Cette blessure semble bizarrement avoir aidé Peca, du moins lorsqu’on entend le joueur parler. « C’était frustrant, mais c’était aussi nécessaire pour moi de prendre ce temps à l’écart du jeu » a expliqué Peca. « Des fois, tu dois prendre un pas de recul pour traiter la cause plutôt que les symptômes. Ce n’est jamais plaisant de ne pas jouer, mais j’ai pris le temps pour revenir en santé et l’opportunité pour regarder un peu parce que tu peux apprendre beaucoup en regardant le match de haut. »
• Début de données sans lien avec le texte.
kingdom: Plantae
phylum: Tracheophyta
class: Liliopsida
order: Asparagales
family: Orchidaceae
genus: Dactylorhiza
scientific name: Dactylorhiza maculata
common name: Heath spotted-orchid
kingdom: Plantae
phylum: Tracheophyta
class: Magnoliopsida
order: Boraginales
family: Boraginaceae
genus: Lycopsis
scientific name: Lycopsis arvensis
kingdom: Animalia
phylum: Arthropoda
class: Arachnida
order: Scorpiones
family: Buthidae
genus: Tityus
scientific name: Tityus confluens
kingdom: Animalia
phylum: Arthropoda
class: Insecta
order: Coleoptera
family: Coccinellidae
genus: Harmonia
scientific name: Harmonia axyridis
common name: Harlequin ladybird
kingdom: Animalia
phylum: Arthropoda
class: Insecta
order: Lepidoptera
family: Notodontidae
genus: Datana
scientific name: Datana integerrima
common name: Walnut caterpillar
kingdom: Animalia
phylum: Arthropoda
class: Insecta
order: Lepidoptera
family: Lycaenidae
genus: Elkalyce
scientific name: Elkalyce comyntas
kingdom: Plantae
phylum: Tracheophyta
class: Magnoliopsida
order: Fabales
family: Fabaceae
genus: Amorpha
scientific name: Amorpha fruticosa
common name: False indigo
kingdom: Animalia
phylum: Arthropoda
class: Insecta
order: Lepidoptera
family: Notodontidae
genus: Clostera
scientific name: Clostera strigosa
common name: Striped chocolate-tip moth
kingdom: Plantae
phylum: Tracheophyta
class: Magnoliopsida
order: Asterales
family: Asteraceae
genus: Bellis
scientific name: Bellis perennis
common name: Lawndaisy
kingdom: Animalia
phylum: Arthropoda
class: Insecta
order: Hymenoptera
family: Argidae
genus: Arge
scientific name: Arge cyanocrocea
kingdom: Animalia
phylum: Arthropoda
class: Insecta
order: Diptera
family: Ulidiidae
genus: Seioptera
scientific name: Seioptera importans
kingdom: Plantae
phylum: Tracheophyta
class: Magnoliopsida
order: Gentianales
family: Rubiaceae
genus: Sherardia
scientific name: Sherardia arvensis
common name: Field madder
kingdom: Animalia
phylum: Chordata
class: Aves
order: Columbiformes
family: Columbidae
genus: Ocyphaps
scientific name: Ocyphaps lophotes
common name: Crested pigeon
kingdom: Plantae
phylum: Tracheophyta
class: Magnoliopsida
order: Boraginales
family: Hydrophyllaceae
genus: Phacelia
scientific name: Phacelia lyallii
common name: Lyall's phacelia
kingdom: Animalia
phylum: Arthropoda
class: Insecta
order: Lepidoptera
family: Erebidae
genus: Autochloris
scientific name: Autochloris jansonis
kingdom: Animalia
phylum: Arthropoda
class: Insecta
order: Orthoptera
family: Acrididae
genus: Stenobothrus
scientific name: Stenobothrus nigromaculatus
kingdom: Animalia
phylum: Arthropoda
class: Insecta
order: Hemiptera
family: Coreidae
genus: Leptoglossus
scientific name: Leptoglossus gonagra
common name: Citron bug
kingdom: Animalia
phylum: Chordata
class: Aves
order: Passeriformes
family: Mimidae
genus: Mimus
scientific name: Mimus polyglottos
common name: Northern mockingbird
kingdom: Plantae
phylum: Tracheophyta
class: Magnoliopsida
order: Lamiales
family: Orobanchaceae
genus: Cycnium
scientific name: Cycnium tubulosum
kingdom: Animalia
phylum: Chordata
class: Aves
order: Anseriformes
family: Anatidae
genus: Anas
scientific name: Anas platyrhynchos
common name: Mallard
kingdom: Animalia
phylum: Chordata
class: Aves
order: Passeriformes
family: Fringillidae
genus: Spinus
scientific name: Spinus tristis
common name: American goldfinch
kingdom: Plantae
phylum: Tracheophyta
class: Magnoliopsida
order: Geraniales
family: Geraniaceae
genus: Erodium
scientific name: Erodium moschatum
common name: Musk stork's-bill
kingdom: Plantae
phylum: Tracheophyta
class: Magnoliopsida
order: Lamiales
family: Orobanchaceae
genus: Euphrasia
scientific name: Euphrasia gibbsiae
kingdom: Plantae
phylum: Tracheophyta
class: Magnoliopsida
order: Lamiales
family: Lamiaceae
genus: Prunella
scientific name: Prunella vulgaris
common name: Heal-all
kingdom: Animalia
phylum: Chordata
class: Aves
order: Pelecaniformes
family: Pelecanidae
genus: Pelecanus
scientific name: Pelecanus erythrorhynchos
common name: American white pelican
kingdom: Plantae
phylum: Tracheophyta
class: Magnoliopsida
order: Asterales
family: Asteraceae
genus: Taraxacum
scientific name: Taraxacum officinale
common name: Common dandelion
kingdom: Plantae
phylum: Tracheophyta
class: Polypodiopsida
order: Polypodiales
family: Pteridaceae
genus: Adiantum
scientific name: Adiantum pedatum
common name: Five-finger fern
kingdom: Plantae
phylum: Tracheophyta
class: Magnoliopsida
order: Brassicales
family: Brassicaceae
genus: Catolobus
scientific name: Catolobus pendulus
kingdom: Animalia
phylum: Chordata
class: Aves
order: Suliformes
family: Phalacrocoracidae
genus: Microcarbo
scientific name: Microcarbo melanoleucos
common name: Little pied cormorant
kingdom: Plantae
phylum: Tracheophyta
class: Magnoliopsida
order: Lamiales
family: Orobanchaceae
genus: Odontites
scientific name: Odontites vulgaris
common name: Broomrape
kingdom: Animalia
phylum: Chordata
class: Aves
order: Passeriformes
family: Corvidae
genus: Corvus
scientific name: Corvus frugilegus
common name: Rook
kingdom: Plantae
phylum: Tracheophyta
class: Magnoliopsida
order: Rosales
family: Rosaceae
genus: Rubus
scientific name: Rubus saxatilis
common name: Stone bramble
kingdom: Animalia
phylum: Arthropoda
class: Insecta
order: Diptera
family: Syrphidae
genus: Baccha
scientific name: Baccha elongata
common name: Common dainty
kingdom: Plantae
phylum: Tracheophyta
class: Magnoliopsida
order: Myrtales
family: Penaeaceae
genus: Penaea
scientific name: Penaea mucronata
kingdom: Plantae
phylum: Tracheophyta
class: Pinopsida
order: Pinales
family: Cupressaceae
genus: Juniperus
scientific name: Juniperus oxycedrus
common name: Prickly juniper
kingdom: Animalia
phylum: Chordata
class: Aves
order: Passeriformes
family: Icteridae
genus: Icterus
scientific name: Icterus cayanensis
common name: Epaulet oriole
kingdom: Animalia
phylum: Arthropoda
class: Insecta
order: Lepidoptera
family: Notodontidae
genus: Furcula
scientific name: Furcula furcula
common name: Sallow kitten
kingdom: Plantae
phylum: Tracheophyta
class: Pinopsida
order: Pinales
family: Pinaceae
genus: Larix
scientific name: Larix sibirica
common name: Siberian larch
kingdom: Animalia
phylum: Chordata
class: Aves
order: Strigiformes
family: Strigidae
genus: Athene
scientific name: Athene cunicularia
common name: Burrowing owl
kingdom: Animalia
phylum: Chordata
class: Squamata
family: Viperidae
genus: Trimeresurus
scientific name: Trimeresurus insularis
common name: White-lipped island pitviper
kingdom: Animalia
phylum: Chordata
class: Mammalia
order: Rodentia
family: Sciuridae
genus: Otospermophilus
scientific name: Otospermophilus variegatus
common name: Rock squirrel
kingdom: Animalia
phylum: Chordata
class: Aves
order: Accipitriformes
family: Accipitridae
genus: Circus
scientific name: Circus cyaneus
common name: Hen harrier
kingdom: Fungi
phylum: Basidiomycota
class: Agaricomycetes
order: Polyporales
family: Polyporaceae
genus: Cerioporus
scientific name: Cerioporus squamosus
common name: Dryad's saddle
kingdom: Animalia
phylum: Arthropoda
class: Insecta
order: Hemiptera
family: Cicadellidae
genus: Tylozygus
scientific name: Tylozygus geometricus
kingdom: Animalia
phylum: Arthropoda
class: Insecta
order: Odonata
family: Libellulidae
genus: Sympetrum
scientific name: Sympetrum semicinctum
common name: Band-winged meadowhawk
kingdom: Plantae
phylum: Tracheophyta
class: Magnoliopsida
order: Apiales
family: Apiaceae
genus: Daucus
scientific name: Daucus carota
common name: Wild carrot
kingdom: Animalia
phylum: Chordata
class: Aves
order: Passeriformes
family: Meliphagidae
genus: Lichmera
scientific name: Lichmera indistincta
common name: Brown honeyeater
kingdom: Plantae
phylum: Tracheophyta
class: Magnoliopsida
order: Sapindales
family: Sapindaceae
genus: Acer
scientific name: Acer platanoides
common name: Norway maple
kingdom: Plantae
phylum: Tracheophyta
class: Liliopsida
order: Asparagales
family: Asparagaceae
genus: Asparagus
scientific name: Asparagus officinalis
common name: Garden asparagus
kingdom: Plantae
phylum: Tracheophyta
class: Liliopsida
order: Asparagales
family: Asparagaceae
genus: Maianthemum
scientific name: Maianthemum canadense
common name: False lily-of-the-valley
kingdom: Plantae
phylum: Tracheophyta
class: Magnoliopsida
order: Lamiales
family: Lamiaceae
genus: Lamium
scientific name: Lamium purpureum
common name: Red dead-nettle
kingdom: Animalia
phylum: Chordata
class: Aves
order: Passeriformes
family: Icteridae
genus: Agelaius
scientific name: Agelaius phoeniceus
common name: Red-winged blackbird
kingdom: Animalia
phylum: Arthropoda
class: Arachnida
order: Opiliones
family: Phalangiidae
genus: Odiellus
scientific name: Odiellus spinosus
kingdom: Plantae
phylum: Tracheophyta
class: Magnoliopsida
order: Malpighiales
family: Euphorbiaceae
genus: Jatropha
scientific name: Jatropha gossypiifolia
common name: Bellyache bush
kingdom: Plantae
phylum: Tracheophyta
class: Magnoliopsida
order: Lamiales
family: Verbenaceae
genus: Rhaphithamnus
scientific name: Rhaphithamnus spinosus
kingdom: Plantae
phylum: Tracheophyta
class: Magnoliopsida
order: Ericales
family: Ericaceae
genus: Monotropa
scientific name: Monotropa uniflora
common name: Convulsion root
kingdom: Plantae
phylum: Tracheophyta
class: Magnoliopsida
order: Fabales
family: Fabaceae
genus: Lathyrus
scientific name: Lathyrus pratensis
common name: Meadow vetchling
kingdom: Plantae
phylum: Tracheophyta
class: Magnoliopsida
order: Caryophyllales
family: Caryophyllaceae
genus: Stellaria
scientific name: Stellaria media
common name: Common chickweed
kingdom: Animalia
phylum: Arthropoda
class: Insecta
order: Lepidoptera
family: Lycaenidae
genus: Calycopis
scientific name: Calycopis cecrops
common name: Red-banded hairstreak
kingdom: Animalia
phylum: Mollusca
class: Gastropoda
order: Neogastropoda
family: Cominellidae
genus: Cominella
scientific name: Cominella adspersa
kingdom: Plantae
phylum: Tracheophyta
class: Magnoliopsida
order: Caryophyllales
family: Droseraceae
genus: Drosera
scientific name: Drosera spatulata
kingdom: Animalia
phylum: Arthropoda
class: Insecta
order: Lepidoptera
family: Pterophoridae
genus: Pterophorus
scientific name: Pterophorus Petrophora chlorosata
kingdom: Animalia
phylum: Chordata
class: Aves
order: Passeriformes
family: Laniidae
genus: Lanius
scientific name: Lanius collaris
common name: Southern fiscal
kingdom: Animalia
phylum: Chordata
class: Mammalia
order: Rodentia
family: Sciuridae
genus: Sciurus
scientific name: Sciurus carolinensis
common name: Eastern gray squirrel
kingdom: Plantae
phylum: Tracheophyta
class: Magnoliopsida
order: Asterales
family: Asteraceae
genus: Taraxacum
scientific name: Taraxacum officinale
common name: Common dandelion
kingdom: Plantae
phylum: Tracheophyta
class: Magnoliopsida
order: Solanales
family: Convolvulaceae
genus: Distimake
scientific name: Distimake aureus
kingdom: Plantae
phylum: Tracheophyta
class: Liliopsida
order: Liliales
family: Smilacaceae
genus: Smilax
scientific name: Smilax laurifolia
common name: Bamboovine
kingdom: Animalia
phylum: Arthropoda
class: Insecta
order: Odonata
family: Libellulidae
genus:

Le résultat de tout ça est que deux matchs après son retour au jeu, il a amorcé une séquence de cinq points en six matchs qui lui vaut maintenant une place de qualité dans l’alignement du Rocket, non seulement sur le top six, mais aussi sur l’avantage numérique où il a été l’une des raisons pour le succès de l’équipe. Le Rocket est dans le top 10 de la AHL à ce niveau.

Pour le principal intéressé, ce temps de glace de qualité est très important après une saison pendant laquelle il ne savait pas trop à quoi s’en tenir sur une base quotidienne. « C’est une question de trouver le rythme, créer une chimie avec tes coéquipiers » a expliqué Peca. « Notre avantage numérique fonctionne. Je n’ai pas changé beaucoup, mais je touche plus à la rondelle, j’ai plus de temps de glace et ça fait un effet de boule de neige qui mène à plus de confort et de confiance sur la glace. »

Pour l’instant, le Canadien se garde une place dans l’alignement avec seulement 22 joueurs et 12 attaquants, ce qui est bien normal considérant que sept des neufs prochains matchs de l’équipe sont à Montréal et que Laval n’est jamais bien loin. Par contre, après le 5 décembre, il n’y que deux matchs locaux pour le Canadien en décembre et il ne faudrait pas se surprendre qu’ils traînent un attaquant sur la route pendant cette séquence.

S’il peut continuer à produire et à garder cette bonne attitude, Matthew Peca pourrait être un bon candidat pour ce poste de 13e attaquant puisque l’équipe ne rappellera Ryan Poehling que pour le faire jouer.